Set exercise. Copy every line of the records below verbatim, leaving out the pictures.

───── Provided data

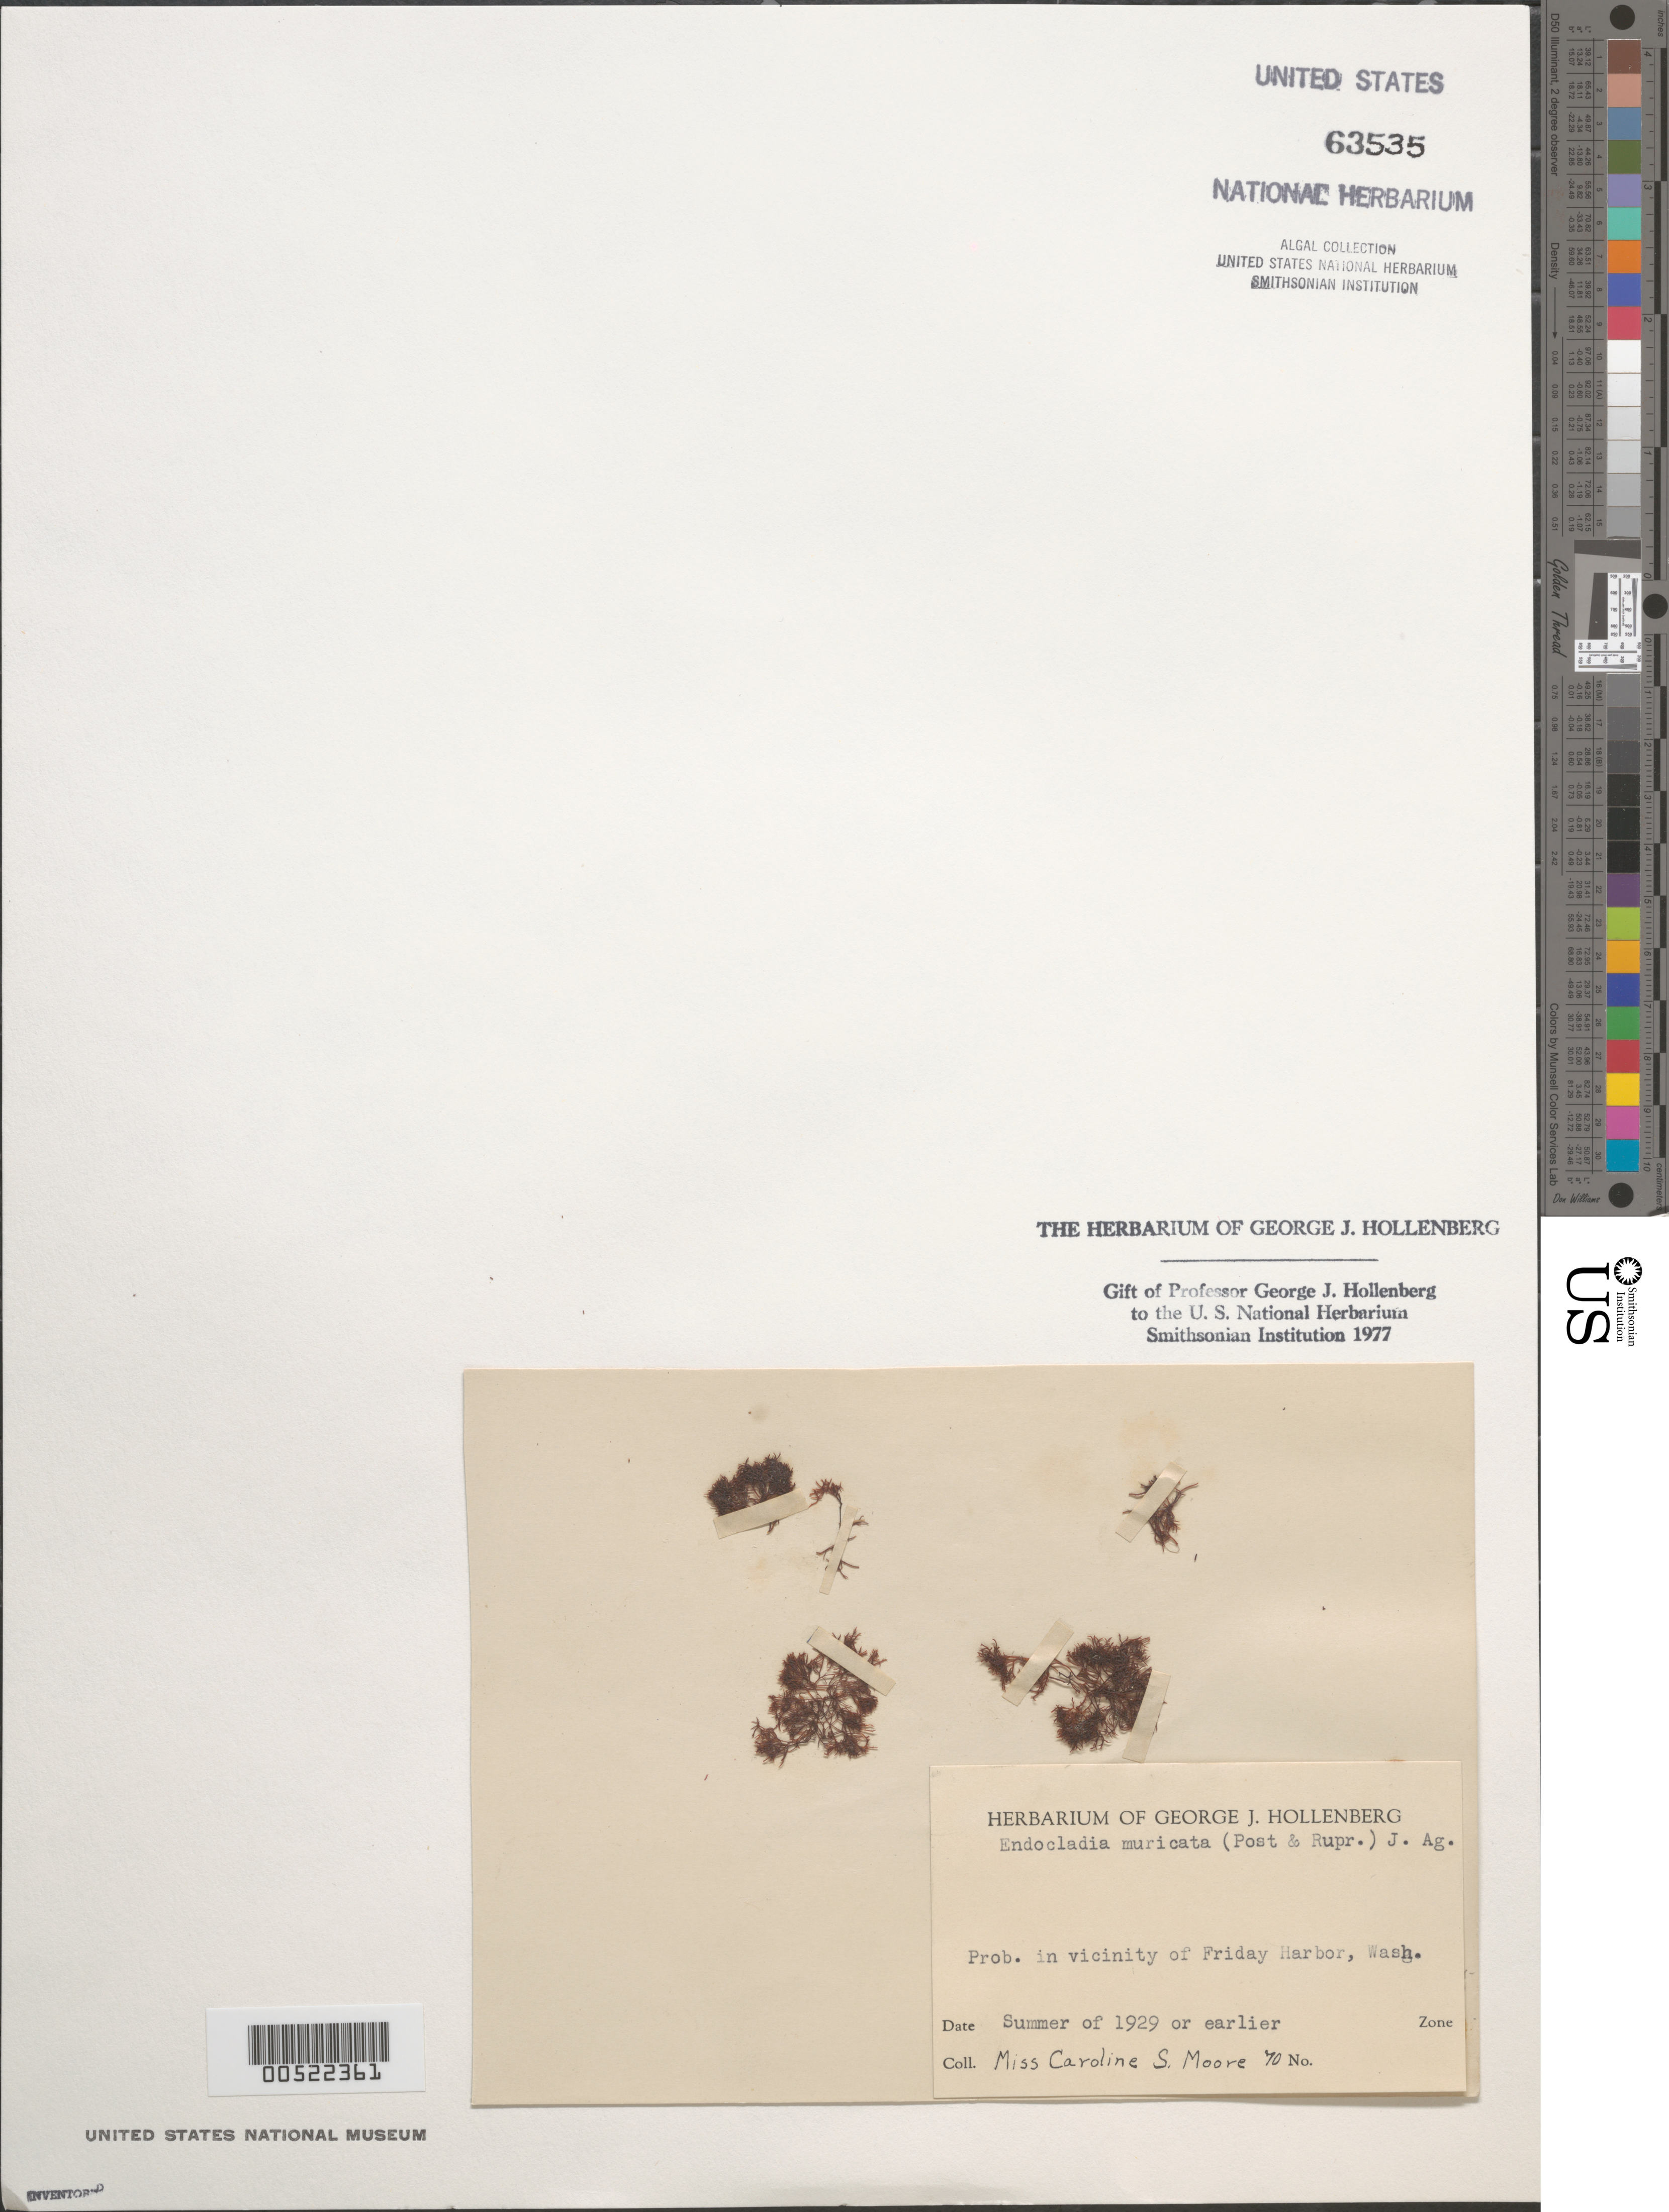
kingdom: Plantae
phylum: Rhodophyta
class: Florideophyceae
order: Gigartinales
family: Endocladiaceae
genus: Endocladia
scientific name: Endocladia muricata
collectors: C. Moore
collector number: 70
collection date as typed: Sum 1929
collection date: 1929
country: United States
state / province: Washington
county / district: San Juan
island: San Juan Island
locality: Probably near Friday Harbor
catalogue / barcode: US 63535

──────────

Solution.
kingdom: Plantae
phylum: Rhodophyta
class: Florideophyceae
order: Gigartinales
family: Endocladiaceae
genus: Endocladia
scientific name: Endocladia muricata
collectors: C. Moore
collector number: 70
collection date as typed: Sum 1929
collection date: 1929
country: United States
state / province: Washington
county / district: San Juan
island: San Juan Island
locality: Probably near Friday Harbor
catalogue / barcode: US 63535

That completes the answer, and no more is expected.